Dua kejadian yang terjadi semakin membukakan mata kita bahwa hukum sudah terbeli, lantas apakah kita masih berharap hukum itu menjadi panglima dinegeri ini, hal terbalik justru terjadi untuk aksi Pro Jokowi yang aman lancar sentosa dilaksanakan, tanpa ada intimidasi dari pihak aparat kepolisia maupun ormas-ormas pendukung rezim. Sungguh pasca reformasi, kondisi kebebasan berpendapat dimuka umum hari ini adalah paling buruk pasc tahun 1998 dan mungkin lebih buruk dari orde baru. Maling teriak maling dan yang rampok teriak rampok.

Usut Tuntas

Dua kasus yang terjadi di Batam dan Pekanbaru, harus diusut tuntas sampai pelaku dijatuhi hukuman setimpal dan aparat polisi yang terlibat dalam persekongkolan jahat harus dijatuhi sangsi pemecatan jika polisi masih ingin dianggap netral dalam penegakan hukum, karena rakyat sudah mulai muak dengan sandiwara penegakan hukum, jika yang menjadi pelaku adalah pihak pro rezim maka hukum seakan tumpul dan nyaris tidak bersuara, tetapi jika pelaku adalah pihak seberang istana maka hukum akan berteriak dari sabang hingga merauke dan akan muncul kelompok manusia yang berkata aku pancasila, aku Indonesia namun sejatinya mereka bertindak berbeda dari ucapannya.

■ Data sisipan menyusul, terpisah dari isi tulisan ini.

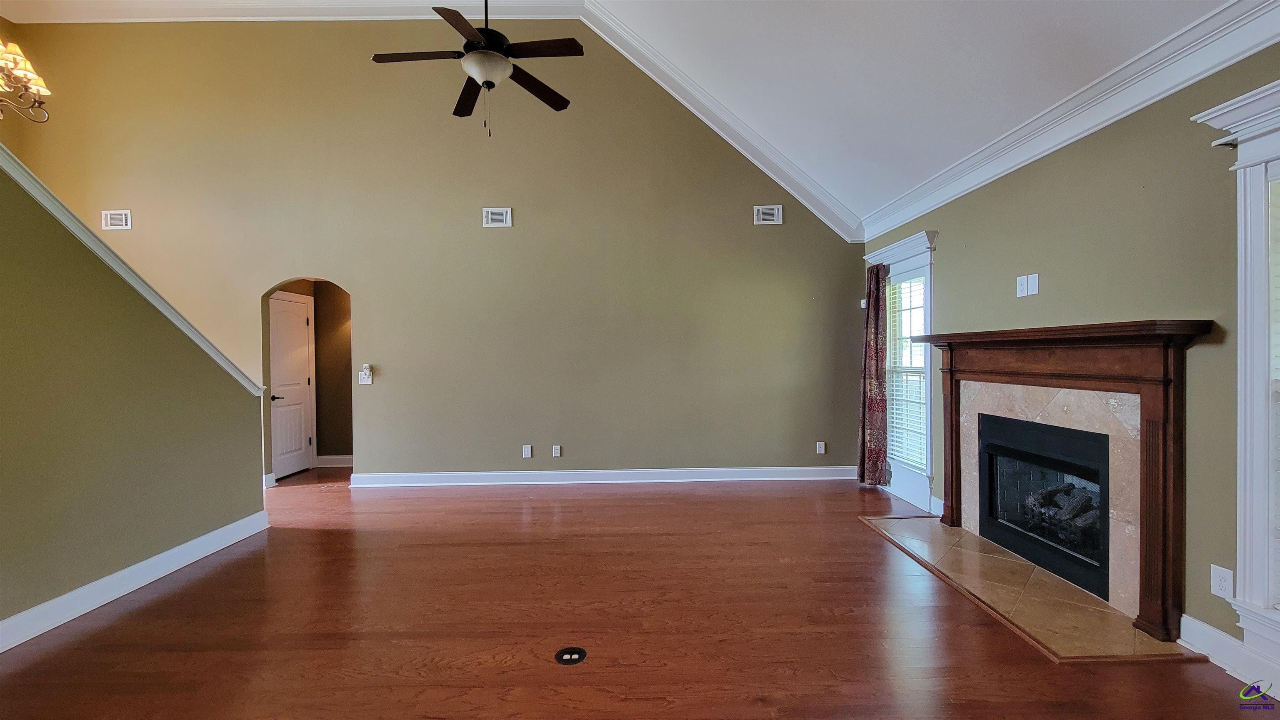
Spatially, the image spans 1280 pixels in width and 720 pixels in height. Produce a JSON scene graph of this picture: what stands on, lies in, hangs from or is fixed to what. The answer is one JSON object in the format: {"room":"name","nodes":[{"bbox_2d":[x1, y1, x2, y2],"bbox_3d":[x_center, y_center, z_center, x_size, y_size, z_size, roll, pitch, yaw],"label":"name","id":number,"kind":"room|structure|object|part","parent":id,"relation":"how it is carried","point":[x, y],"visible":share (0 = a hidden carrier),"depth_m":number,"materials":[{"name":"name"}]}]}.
{"room":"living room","nodes":[
{"label":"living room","id":0,"kind":"room"},
{"bbox_2d":[0,143,266,652],"bbox_3d":[-3.085,0.006,1.430,0.132,2.744,4.719,0,1,-1],"label":"left wall","id":1,"kind":"structure","parent":0,"point":[24,602],"depth_m":2.63,"materials":[{"name":"green paint"}]},
{"bbox_2d":[0,133,266,395],"bbox_3d":[-3.116,-0.670,1.618,0.360,2.272,4.171,0,1,-1],"label":"stair trim","id":2,"kind":"structure","parent":1,"relation":"attached to","point":[123,275],"depth_m":2.79,"materials":[{"name":"white paint"}]},
{"bbox_2d":[0,508,269,659],"bbox_3d":[-2.977,1.289,1.652,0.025,0.128,4.502,0,1,-1],"label":"baseboard","id":3,"kind":"structure","parent":1,"relation":"attached to","point":[158,558],"depth_m":2.72,"materials":[{"name":"white paint"}]},
{"bbox_2d":[262,277,353,483],"bbox_3d":[-3.525,0.069,5.539,2.000,2.567,0.949,0,1,-1],"label":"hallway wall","id":4,"kind":"structure","parent":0,"point":[350,366],"depth_m":5.75,"materials":[{"name":"brown paint"}]},
{"bbox_2d":[268,290,315,480],"bbox_3d":[-4.039,0.302,5.583,0.100,2.031,0.724,0,1,-1],"label":"door","id":5,"kind":"structure","parent":4,"relation":"in","point":[297,332],"depth_m":5.58,"materials":[{"name":"white paint"}]},
{"bbox_3d":[-4.044,0.425,5.372,0.155,0.069,0.164,0,1,-1],"label":"lever handle","id":6,"kind":"part","parent":5,"relation":"part of","materials":[{"name":"black metal"}]},
{"bbox_2d":[315,454,353,466],"bbox_3d":[-3.696,1.255,5.954,1.183,0.134,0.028,0,1,-1],"label":"baseboard","id":7,"kind":"structure","parent":4,"relation":"attached to","point":[338,458],"depth_m":5.96,"materials":[{"name":"white paint"}]},
{"bbox_2d":[2,17,864,485],"bbox_3d":[-2.120,-1.104,5.048,8.834,4.798,0.151,0,1,-1],"label":"back wall","id":8,"kind":"structure","parent":0,"point":[371,456],"depth_m":4.97,"materials":[{"name":"paint"}]},
{"bbox_2d":[100,209,132,229],"bbox_3d":[-5.358,-1.429,4.913,0.271,0.189,0.019,0,1,-1],"label":"air vent","id":9,"kind":"object","parent":8,"relation":"attached to","point":[123,220],"visible":0.99,"depth_m":4.91,"materials":[{"name":"white metal"}]},
{"bbox_2d":[357,363,373,384],"bbox_3d":[-2.800,0.146,4.900,0.131,0.199,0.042,0,1,-1],"label":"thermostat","id":10,"kind":"object","parent":8,"relation":"attached to","point":[362,376],"visible":1,"depth_m":4.89,"materials":[{"name":"white plastic"}]},
{"bbox_2d":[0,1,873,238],"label":"crown molding","id":11,"kind":"structure","parent":8,"relation":"attached to","point":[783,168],"depth_m":4.83,"materials":[{"name":"white paint"}]},
{"bbox_2d":[481,207,512,226],"bbox_3d":[-1.447,-1.444,4.875,0.279,0.188,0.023,0,1,-1],"label":"air vent","id":12,"kind":"object","parent":8,"relation":"attached to","point":[489,220],"visible":0.99,"depth_m":4.87,"materials":[{"name":"white metal"}]},
{"bbox_2d":[521,444,532,457],"bbox_3d":[-1.178,0.957,5.006,0.079,0.127,0.016,0,1,-1],"label":"wall socket","id":13,"kind":"object","parent":8,"relation":"attached to","point":[528,451],"visible":0.99,"depth_m":5.00,"materials":[{"name":"white plastic"}]},
{"bbox_2d":[552,444,561,456],"bbox_3d":[-0.874,0.955,5.034,0.077,0.120,0.014,0,1,-1],"label":"wall socket","id":14,"kind":"object","parent":8,"relation":"attached to","point":[556,446],"visible":0.99,"depth_m":5.03,"materials":[{"name":"white plastic"}]},
{"bbox_2d":[347,465,858,486],"bbox_3d":[-0.176,1.229,5.066,5.427,0.137,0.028,0,1,-1],"label":"baseboard","id":15,"kind":"structure","parent":8,"relation":"attached to","point":[487,474],"depth_m":5.04,"materials":[{"name":"white paint"}]},
{"bbox_2d":[753,205,783,224],"bbox_3d":[1.337,-1.509,5.008,0.280,0.192,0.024,0,1,-1],"label":"air vent","id":16,"kind":"object","parent":8,"relation":"attached to","point":[767,213],"visible":0.99,"depth_m":5.00,"materials":[{"name":"white metal"}]},
{"bbox_2d":[815,440,826,454],"bbox_3d":[1.925,0.939,5.111,0.076,0.128,0.017,0,1,-1],"label":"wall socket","id":17,"kind":"object","parent":8,"relation":"attached to","point":[822,448],"visible":0.99,"depth_m":5.11,"materials":[{"name":"white plastic"}]},
{"bbox_2d":[3,0,1265,224],"bbox_3d":[-1.602,-2.343,2.158,9.107,1.322,6.377,0,1,-1],"label":"ceiling","id":18,"kind":"structure","parent":0,"point":[876,197],"depth_m":3.40,"materials":[{"name":"white paint"}]},
{"bbox_2d":[0,37,52,123],"bbox_3d":[-3.904,-2.411,2.738,0.786,1.938,0.809,0,1,-1],"label":"chandelier","id":19,"kind":"object","parent":18,"relation":"hanging from","point":[38,81],"visible":1,"depth_m":2.90,"materials":[{"name":"metal"}]},
{"bbox_2d":[370,0,583,134],"bbox_3d":[-0.954,-2.105,2.898,1.198,1.492,1.186,-1,1,-17],"label":"ceiling fan","id":20,"kind":"object","parent":18,"relation":"hanging from","point":[466,46],"visible":0.99,"depth_m":2.84,"materials":[{"name":"black metal"}]},
{"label":"fan blade","id":21,"kind":"part","parent":20,"relation":"part of","materials":[{"name":"brown wood"}]},
{"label":"fan blade","id":22,"kind":"part","parent":20,"relation":"part of","materials":[{"name":"brown wood"}]},
{"bbox_2d":[0,468,1279,719],"bbox_3d":[-1.490,1.388,2.111,8.218,0.110,8.361,0,1,-1],"label":"floor","id":23,"kind":"structure","parent":0,"point":[223,574],"depth_m":2.37,"materials":[{"name":"brown wood"}]},
{"bbox_2d":[554,646,587,664],"bbox_3d":[-0.309,1.317,2.143,0.138,0.007,0.136,0,1,-1],"label":"floor outlet","id":24,"kind":"object","parent":23,"relation":"in","point":[563,654],"visible":0.98,"depth_m":2.14,"materials":[{"name":"black plastic"}]},
{"bbox_2d":[864,512,1197,662],"bbox_3d":[2.137,1.293,2.979,0.759,0.015,1.739,0,1,-1],"label":"tile hearth","id":25,"kind":"object","parent":23,"relation":"on","point":[991,556],"visible":0.88,"depth_m":2.60,"materials":[{"name":"beige tile"}]},
{"bbox_2d":[857,30,1279,687],"bbox_3d":[2.644,-0.080,1.889,0.163,2.769,6.970,0,1,-1],"label":"right wall","id":26,"kind":"structure","parent":0,"point":[1144,305],"depth_m":2.33,"materials":[{"name":"green paint"}]},
{"bbox_2d":[865,229,939,511],"bbox_3d":[2.483,0.092,4.475,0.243,2.346,1.115,0,1,-1],"label":"window","id":27,"kind":"structure","parent":26,"relation":"in","point":[915,245],"depth_m":4.29,"materials":[{"name":"glass"}]},
{"bbox_2d":[856,262,889,486],"bbox_3d":[2.311,0.151,4.794,0.139,2.201,0.415,0,1,-1],"label":"curtain","id":28,"kind":"object","parent":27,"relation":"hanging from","point":[878,311],"visible":0.93,"depth_m":4.75,"materials":[{"name":"fabric"}]},
{"bbox_2d":[884,272,927,469],"bbox_3d":[2.477,0.091,4.421,0.047,1.700,0.701,0,1,-1],"label":"window blind","id":29,"kind":"object","parent":27,"relation":"attached to","point":[906,284],"visible":0.6,"depth_m":4.43,"materials":[{"name":"white plastic"}]},
{"bbox_2d":[1015,274,1027,296],"bbox_3d":[2.485,-0.479,3.133,0.013,0.123,0.072,0,1,-1],"label":"wall plate","id":30,"kind":"object","parent":26,"relation":"attached to","point":[1021,286],"visible":0.99,"depth_m":3.12,"materials":[{"name":"white plastic"}]},
{"bbox_2d":[1025,272,1039,295],"bbox_3d":[2.488,-0.475,3.047,0.014,0.123,0.073,0,1,-1],"label":"wall plate","id":31,"kind":"object","parent":26,"relation":"attached to","point":[1033,275],"visible":1,"depth_m":3.04,"materials":[{"name":"white plastic"}]},
{"bbox_2d":[915,320,1217,641],"bbox_3d":[2.416,0.554,3.012,0.241,1.440,1.865,0,1,-1],"label":"fireplace","id":32,"kind":"object","parent":26,"relation":"attached to","point":[1163,620],"visible":0.99,"depth_m":2.45,"materials":[{"name":"brown wood"}]},
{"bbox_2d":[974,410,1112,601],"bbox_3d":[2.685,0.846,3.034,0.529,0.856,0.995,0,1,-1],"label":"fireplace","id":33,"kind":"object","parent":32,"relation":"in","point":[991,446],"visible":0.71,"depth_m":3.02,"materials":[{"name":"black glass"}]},
{"bbox_2d":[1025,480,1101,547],"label":"fireplace log","id":34,"kind":"object","parent":33,"relation":"in","point":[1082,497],"visible":0.35,"depth_m":2.99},
{"bbox_2d":[861,0,1279,240],"bbox_3d":[2.394,-1.344,1.801,0.125,0.172,6.429,0,1,-1],"label":"crown molding","id":35,"kind":"structure","parent":26,"relation":"attached to","point":[1269,42],"depth_m":2.48,"materials":[{"name":"white paint"}]},
{"bbox_2d":[1210,563,1234,599],"bbox_3d":[2.474,0.945,2.044,0.009,0.121,0.073,0,1,-1],"label":"wall socket","id":36,"kind":"object","parent":26,"relation":"attached to","point":[1221,574],"visible":0.97,"depth_m":2.04,"materials":[{"name":"white plastic"}]},
{"bbox_2d":[1179,611,1279,700],"bbox_3d":[2.517,1.252,0.668,0.019,0.131,3.125,0,1,-1],"label":"baseboard","id":37,"kind":"structure","parent":26,"relation":"attached to","point":[1216,631],"depth_m":2.03,"materials":[{"name":"white paint"}]},
{"bbox_2d":[1193,73,1279,674],"bbox_3d":[2.517,0.065,1.454,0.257,2.273,1.218,0,1,-1],"label":"window","id":38,"kind":"structure","parent":26,"relation":"in","point":[1278,90],"depth_m":1.91,"materials":[{"name":"white paint"}]},
{"bbox_2d":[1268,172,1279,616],"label":"window blind","id":39,"kind":"object","parent":38,"relation":"attached to","point":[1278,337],"visible":0.96,"depth_m":1.88,"materials":[{"name":"white"}]}
]}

Sudahilah sandiwara ini, aparat polisi kembali kepada tugas sebagai pengayom dan pelindung masyarakat, bukan melindungi siapa yang bayar. Tidak mungkin ada asap tanpa ada api, begitulan rasa kecewa masyarakat terhadap penegakan hukum akhir-akhir ini, instrumen hukum seolah dijadikan alat untuk mengkebiri lawan politik dan siapa saja yang berbeda haluan dengan rezim. Cita-cita reformasi semakin jauh jika perilaku penegakan hukum masih seperti. Pembiaran dilakukan terhadap pelanggar UU No 9 tahun 1998, maka bukan mustahil akan terjadi lagi didaerah-daerah lain upaya penghadangan terhadap warga negara yang ingin menyampaikan hak-hak nya secara konstitusional. 

Jangan ada lagi upaya bar-bar untuk mengintimidasi lawan-lawan politik dengan memanfaatkan ormas-ormas tertentu, sehingga gesekan horizontal akan terjadi. Tugas negara melalui aparat penegakan hukum adalah penegakan hukum tidak pandang bulu, selagi dia manusia yang berada di Negara Kesatuan Republik Indonesia (NKRI) ini maka berhak untuk ditindak sesuai hukum yang berlaku karena hanya tuhan yang tidak bisa dihukum. Jangan sampai aparat dijadikan alat penguasa untuk mengkebiri penegakan hukum dalam alam demokrasi.